Now, The Grey felt we should take this all in our stride. ‘These things have a way of working out,’ he says cheerfully! Meanwhile I am having sleepless nights, panic attacks and decide to seek therapy. I also go into my ‘danger prevention’ mode and frantically start trying to find somewhere to live in Suffolk. Very reasonably I start screaming tales of woe at estate agents, solicitors, friends, my Alexander Technique teacher and anyone else who will listen. In short I am going mad and the indicator on the stress-o-meter has pinged off into space and down a black hole never to return.
Two frantic darts up to Suffolk to look at short term rentals and we reluctantly decided to go for a house in Hadleigh mainly because we can get a six month let on it while most rentals are 12 months minimum these days. Apart from that, and some vain hope of fitting all our furniture and paraphernalia in, it did not have much to recommend it.
On viewing the house it looked like the drug squad had just ploughed their way through the place leaving no drawer unemptied and no piece of flooring showing. The kitchen was something else. This family clearly only ever eat from food that has been immersed in a deep fat fryer. The smell of stale fat was disgusting and much dirt held by a layer of grease covered every surface.

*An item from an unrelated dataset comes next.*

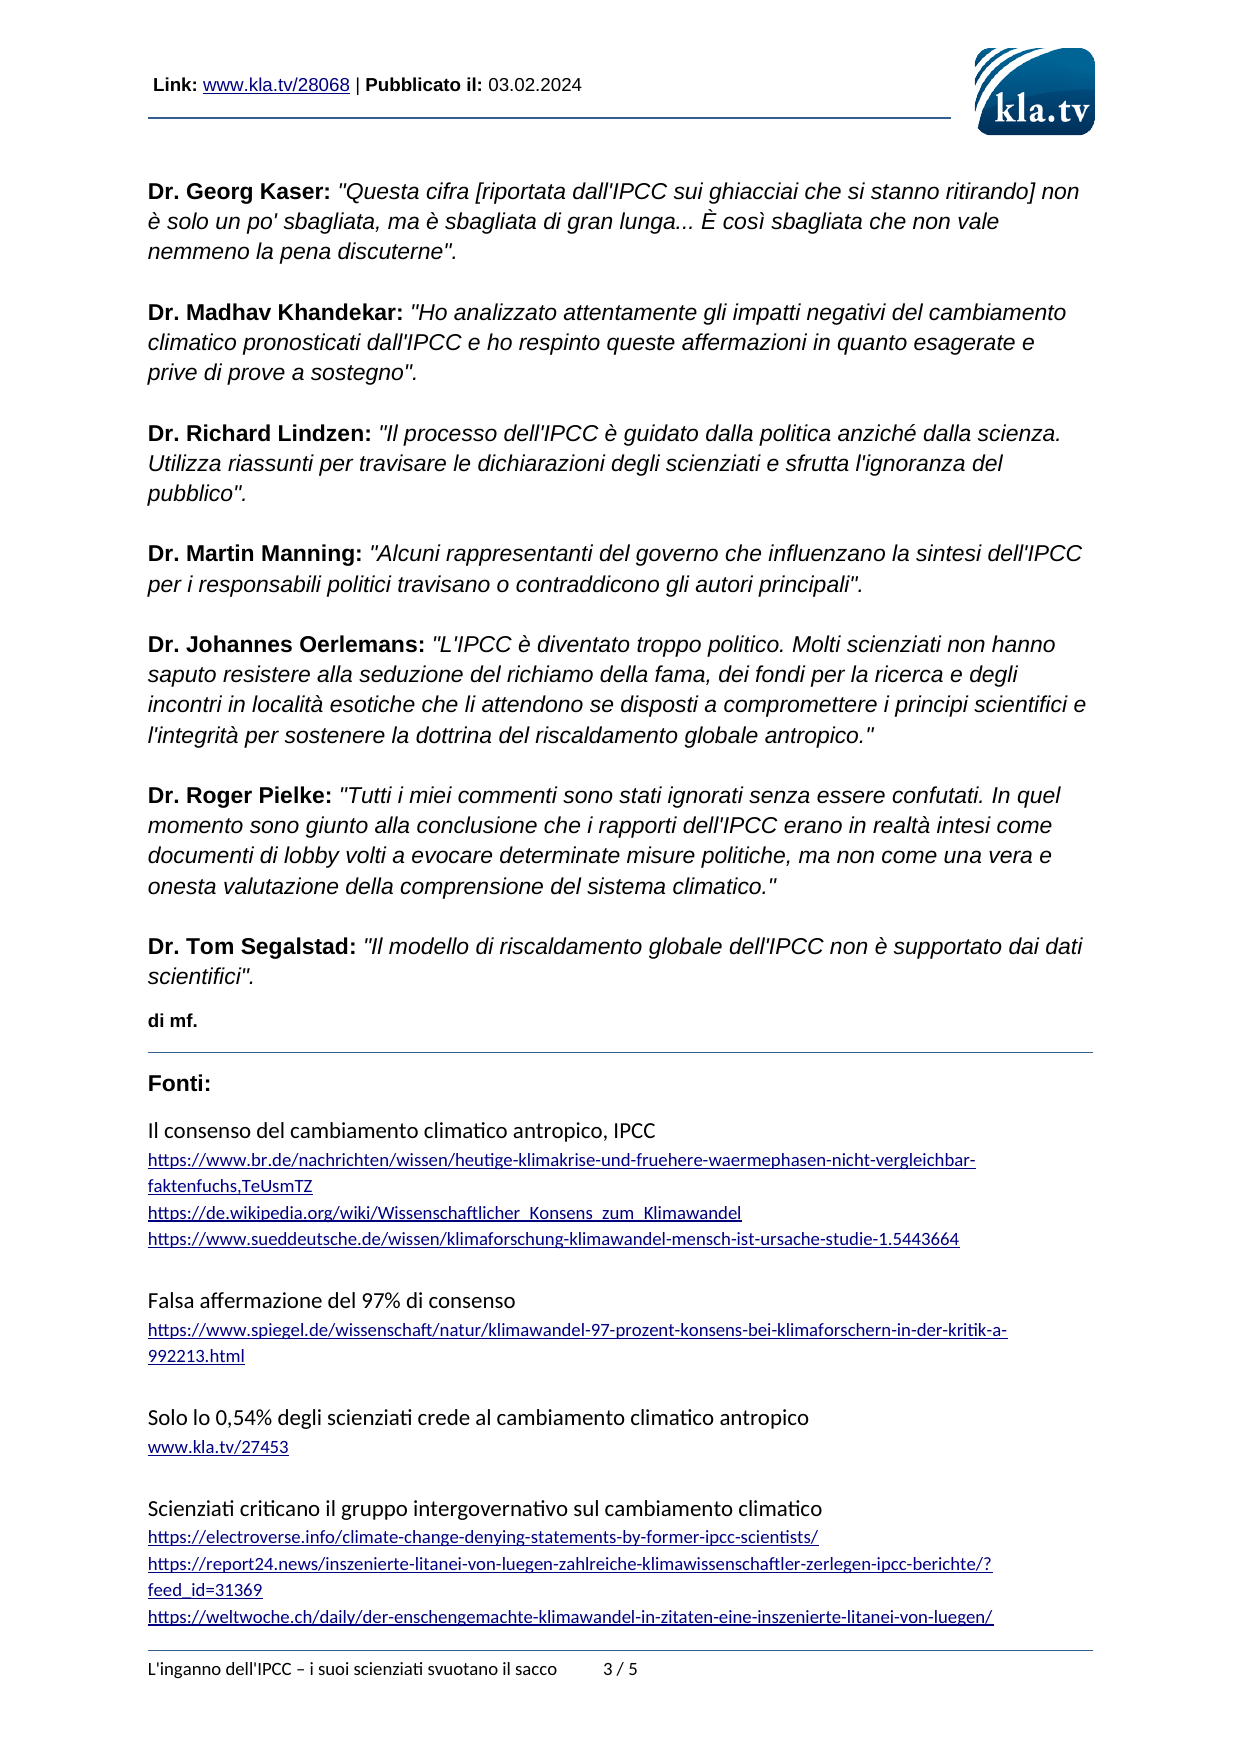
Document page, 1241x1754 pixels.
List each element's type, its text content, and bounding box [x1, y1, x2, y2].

It was at this point the agent looked apologetic and said that the house would be cleaned throughout and redecorated before we moved in. Stupidly I believed him. The Grey laughed nervously.
Was there a carpet in the lounge? I asked myself after viewing this four bedroomed Wendy house. Whilst I might be away with the fairies at the moment, I’m certainly not a shrunken Alice in Wonderland and the mad hatter’s tea party have already trashed the joint.
I spent the next few nightmares trying to cram oversized beds into undersized bedrooms and working out that the lounge would need to house, at the very least, two sofas, one large dining table, a large dresser, a chest, TV and an armchair, leaving it looking like Furniture Village on a sale day.
Meanwhile The Grey has been moved by the plight of the Syrians pouring out of their war torn country and felt we should do our bit to help. ‘Perhaps we could accommodate a family?’
So let’s sum up where we are:
- One Wendy House
- Lots of furniture and ‘stuff’
- One Syrian family
- Me and The Grey (hardly worth mentioning)
We did consider getting a smaller house to rent and putting some of our life baggage in storage. But the cost of storage varied from astronomical (the removal company quotes: ‘yes, it will all be safe and secure at our Rye depot, many miles from where you actually are..?’) to very reasonable from Farmer Giles in Sudbury (who’s got a bit of a side-line going: ‘I’d tell you more missus but I’m standing in the middle of a field at the moment. But don’t worry, if we’re still full up when the time comes my mate Bill will help you out.’) All so reassuring.
Anyway, never mind all that, it’s time to pack for our holiday. Now where are we going?